Part 11: Insurance Industry Predicts 410,000 Deaths
The Asbestos Story: America's Greatest Industrial Tragedy
A Tale of Deceit, Design & Temerity
By Christopher M. Placitella
Cohen, Placitella & Roth, P.C.
Eventually, the American Insurance Association conducts its own study in 1977 to estimate how many people will ultimately die from Asbestos-induced cancers through the year 1995. The study includes 14 industries and World War II shipyard workers. The results are staggering. 410,000 shipyard workers will die from Asbestos related cancer through 1980.
Using a lung cancer and mesothelioma rate 32% of all deaths, there would be about 154,000 cases, or 6,100 per year. The latency would end in 40 years in 1980. . All female workers are assumed to reach the start of latency in 1955, since the maximum age assumed is 50. Applying the 32% lung cancer and mesothelioma death rate to the 800,000 female workers produces 256,000 cases or 10,200 per year.
Fortunately for industry, most of these cases of death would occur before 1980, and therefore, not become lawsuits because of the statute of limitations. Even under a liberal discovery rule, the statute of limitations in most states is two years form the date of diagnosis.

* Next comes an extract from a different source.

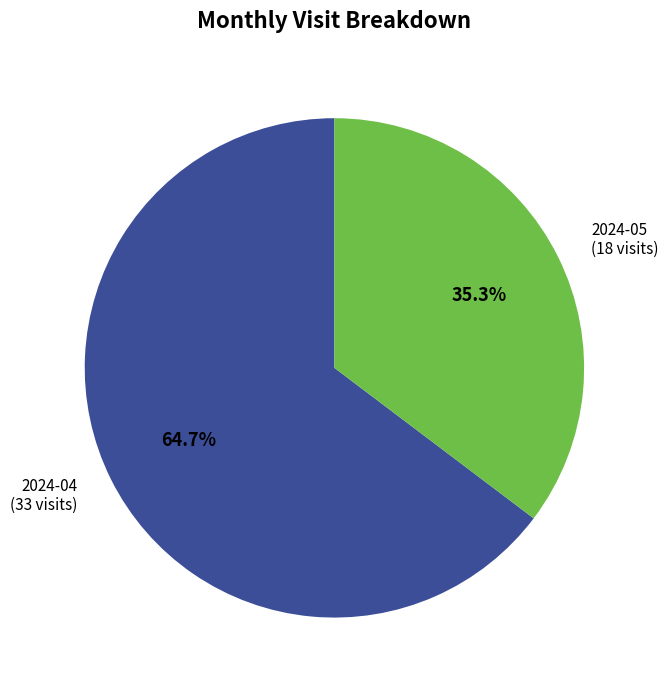

To the nearest percent, what is the combined percentage of 2024-05 and 2024-04?

100%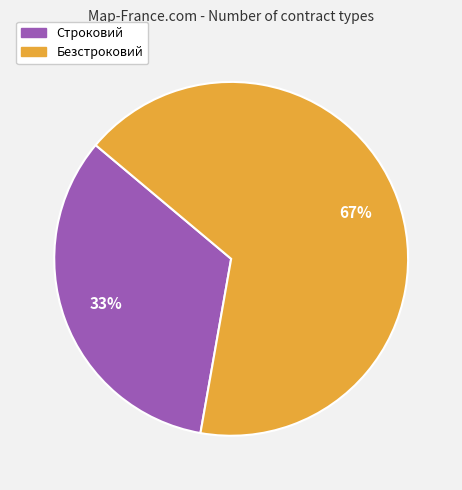

True or false: Безстроковий accounts for 54% of the total.

False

However, the insurers estimate that from 1977 to 1995 alone, more than 54,000 workers will die from Asbestos related cancer in the 14 industries surveyed. The study goes on to find:
50% of people certified as showing Asbestosis died of or with lung cancer. Therefore, Asbestosis cases should equal twice the number of lung cancer cases.
This study does not address the likely deaths to woman and children who were exposed at home. Nor does the study go beyond 1995 in its estimates.

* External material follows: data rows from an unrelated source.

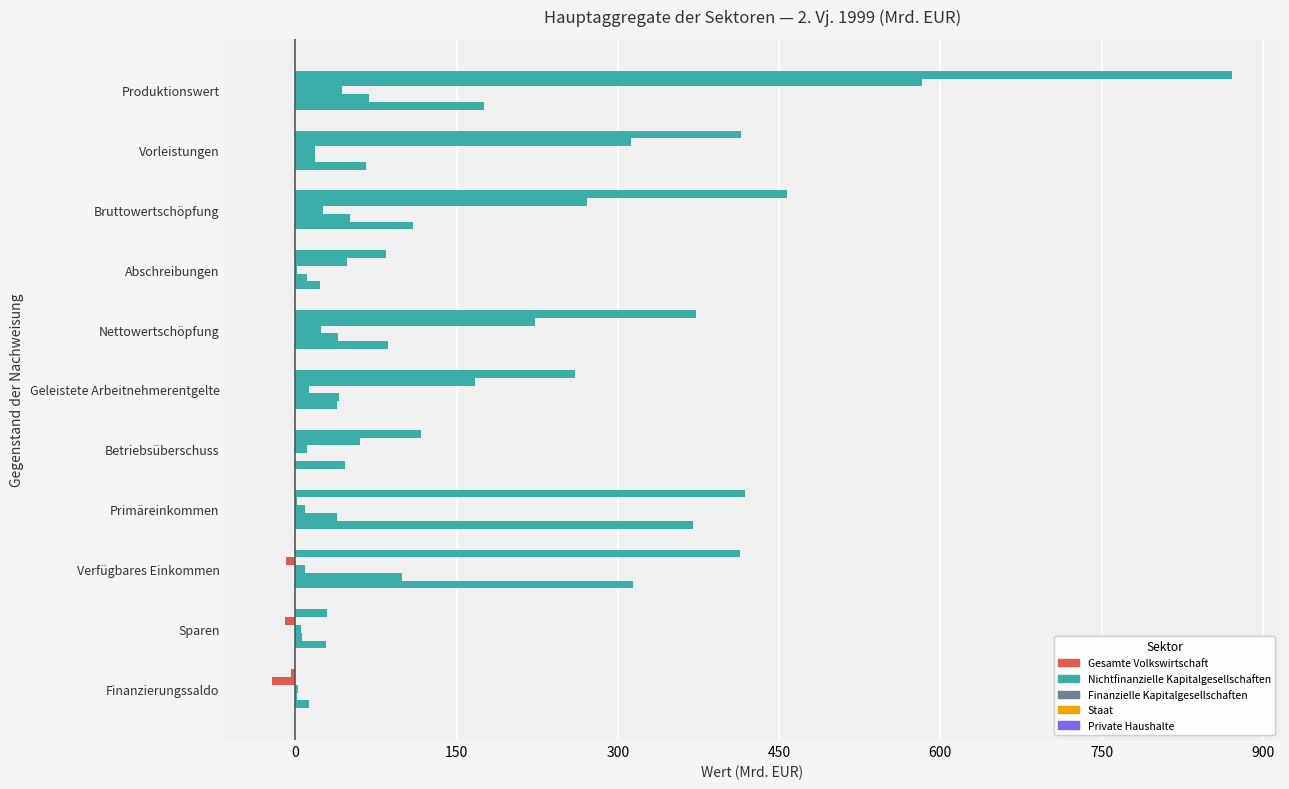

How many series are shown in this chart?

5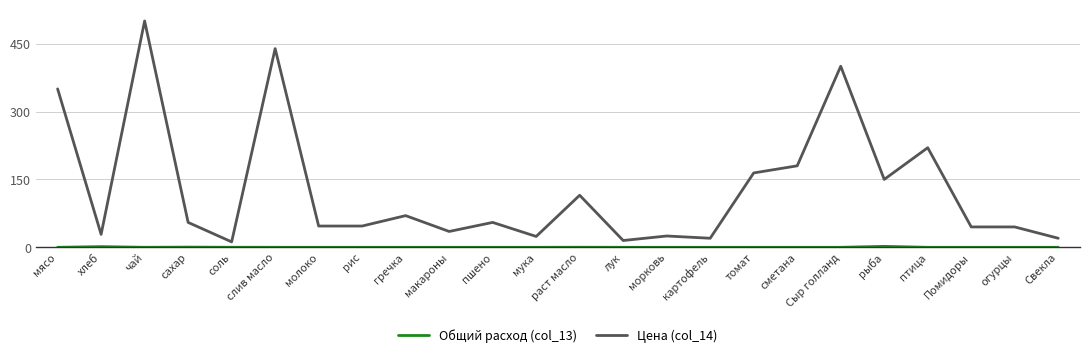

Which series has the largest range (max minus min)?

Цена (col_14)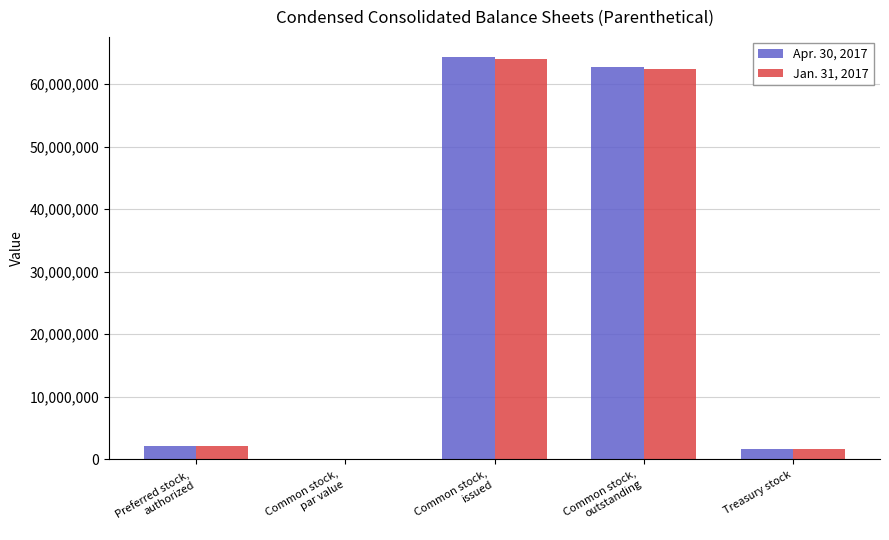

At which category does the chart reach its peak across all series?

Common stock,
issued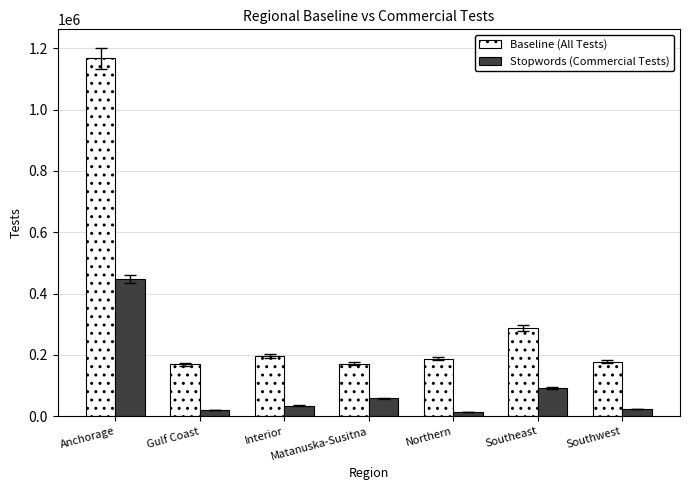

What is the value of the Baseline (All Tests) bar at the 4th from the left?

171735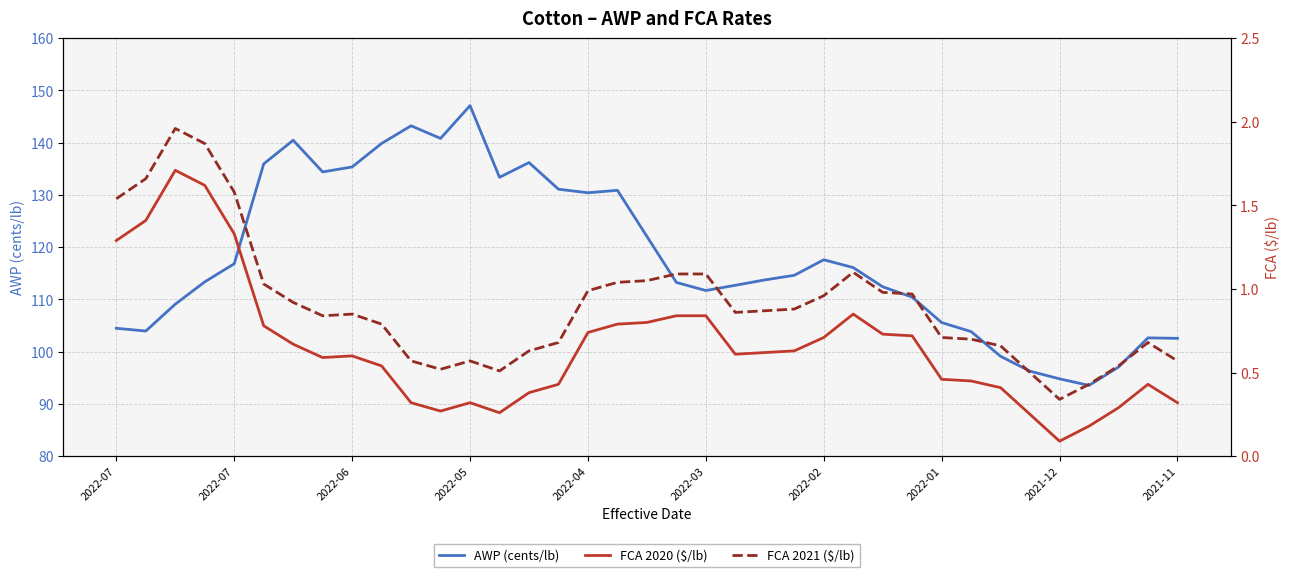

Is it true that FCA 2021 ($/lb) equals 1.1 at 2022-03?

True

While each year more and more workers are devastated in injury and mortality, industry continues to fight the workers in court. At first many cases are lost. Other workers settle their cases for less than they are worth, not armed with the true evidence of industry misconduct. As time progresses, more and more evidence is exposed concerning what portions of the industry actually knew about the dangers of Asbestos and when that information first became known.
As a growing number of workers begin to win their cases in court, new strategies emerge by which industry attempts to fight the onslaught of cases it had predicted would occur years earlier, once the truth was known.
In addition to claiming it was unaware that workers using Asbestos products could get sick, certain members of the industry also argue that the not-yet-disabled workers with Asbestosis are simply not injured. Thus, industry argues, if the workers are not injured, they are not entitled to any compensation. Internal industry documents, however, contradict these claims and clearly tell a different story.